What you should do: Repeat word for word the part of the passage about spam pages flooding Google's index that starts with "How did someone" and ends after "search engine .".

--- Excerpt to read Enclosed Below ---

What had people buzzing was the nature of the fresh, new few billion pages. They were blatant spam- containing Pay-Per-Click (PPC) ads, scraped content, and they were, in many cases, showing up well in the search results. They pushed out far older, more established sites in doing so. A Google representative responded via forums to the issue by calling it a “bad data push,” something that met with various groans throughout the SEO community.

How did someone manage to dupe Google into indexing so many pages of spam in such a short period of time? I’ll provide a high level overview of the process, but don’t get too excited. Like a diagram of a nuclear explosive isn’t going to teach you how to make the real thing, you’re not going to be able to run off and do it yourself after reading this article. Yet it makes for an interesting tale, one that illustrates the ugly problems cropping up with ever increasing frequency in the world’s most popular search engine .

A Dark and Stormy Night
Our story begins deep in the heart of Moldva, sandwiched scenically between Romania and the Ukraine. In between fending off local vampire attacks, an enterprising local had a brilliant idea and ran with it, presumably away from the vampires… His idea was to exploit how Google handled subdomains, and not just a little bit, but in a big way.

--- End of Enclosed Excerpt to read ---
--- Recorded information Enclosed Below ---

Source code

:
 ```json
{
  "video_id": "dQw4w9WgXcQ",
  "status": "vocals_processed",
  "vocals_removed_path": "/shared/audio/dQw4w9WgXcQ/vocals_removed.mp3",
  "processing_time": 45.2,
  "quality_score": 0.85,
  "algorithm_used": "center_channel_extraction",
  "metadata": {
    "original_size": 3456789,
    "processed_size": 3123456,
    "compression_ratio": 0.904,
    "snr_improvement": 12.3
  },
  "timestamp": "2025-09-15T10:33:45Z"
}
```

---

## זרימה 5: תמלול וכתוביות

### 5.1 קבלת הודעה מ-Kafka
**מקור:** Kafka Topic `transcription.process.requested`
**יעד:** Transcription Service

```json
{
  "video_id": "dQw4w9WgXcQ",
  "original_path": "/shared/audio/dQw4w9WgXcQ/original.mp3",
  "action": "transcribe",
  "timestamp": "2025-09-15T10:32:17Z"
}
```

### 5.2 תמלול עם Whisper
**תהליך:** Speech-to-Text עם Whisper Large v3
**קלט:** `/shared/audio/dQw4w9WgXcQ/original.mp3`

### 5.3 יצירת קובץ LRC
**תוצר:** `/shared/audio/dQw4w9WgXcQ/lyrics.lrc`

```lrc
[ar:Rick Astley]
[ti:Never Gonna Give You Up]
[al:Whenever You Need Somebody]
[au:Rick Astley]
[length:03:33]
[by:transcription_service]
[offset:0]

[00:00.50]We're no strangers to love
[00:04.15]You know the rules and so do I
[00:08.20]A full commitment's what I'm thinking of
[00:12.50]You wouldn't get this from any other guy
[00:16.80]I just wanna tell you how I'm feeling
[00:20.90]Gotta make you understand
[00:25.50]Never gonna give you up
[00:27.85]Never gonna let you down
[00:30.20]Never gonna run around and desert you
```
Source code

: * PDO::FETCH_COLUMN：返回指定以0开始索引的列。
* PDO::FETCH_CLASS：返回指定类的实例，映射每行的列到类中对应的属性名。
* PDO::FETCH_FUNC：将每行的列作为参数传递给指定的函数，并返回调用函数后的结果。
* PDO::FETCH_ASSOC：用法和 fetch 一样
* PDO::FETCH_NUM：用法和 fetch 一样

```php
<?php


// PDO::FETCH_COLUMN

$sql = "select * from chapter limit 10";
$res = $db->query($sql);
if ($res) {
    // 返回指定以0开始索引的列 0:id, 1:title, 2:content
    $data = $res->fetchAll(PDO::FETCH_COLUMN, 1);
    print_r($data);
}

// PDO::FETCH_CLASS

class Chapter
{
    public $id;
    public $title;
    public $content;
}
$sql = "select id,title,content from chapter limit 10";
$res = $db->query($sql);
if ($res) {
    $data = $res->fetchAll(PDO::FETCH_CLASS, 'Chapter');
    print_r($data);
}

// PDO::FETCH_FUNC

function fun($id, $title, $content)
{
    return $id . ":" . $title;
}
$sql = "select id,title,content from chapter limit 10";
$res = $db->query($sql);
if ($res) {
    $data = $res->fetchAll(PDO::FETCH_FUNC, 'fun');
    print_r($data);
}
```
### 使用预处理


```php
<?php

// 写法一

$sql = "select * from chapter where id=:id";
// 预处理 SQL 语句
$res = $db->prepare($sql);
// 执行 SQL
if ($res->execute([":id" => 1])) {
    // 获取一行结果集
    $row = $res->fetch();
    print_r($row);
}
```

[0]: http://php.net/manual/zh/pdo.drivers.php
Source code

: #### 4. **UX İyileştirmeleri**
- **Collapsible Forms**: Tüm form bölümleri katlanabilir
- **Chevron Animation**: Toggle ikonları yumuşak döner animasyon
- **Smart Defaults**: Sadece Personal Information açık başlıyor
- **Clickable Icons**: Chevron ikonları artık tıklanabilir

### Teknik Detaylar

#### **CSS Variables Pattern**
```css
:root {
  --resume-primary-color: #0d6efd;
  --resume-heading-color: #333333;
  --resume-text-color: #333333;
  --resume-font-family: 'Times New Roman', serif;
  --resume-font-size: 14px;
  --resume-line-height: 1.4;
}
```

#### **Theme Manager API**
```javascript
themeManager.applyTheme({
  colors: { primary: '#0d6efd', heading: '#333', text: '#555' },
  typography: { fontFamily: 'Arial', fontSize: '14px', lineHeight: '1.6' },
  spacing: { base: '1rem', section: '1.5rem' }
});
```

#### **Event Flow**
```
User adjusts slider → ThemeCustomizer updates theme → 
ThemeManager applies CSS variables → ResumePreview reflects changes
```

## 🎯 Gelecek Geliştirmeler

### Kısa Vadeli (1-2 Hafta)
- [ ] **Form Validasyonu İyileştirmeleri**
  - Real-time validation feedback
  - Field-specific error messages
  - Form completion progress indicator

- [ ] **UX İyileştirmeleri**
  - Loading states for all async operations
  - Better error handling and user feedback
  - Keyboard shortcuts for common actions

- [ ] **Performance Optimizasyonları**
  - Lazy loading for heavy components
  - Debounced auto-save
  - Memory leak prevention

--- End of Enclosed Recorded information ---

Solution below:
How did someone manage to dupe Google into indexing so many pages of spam in such a short period of time? I’ll provide a high level overview of the process, but don’t get too excited. Like a diagram of a nuclear explosive isn’t going to teach you how to make the real thing, you’re not going to be able to run off and do it yourself after reading this article. Yet it makes for an interesting tale, one that illustrates the ugly problems cropping up with ever increasing frequency in the world’s most popular search engine .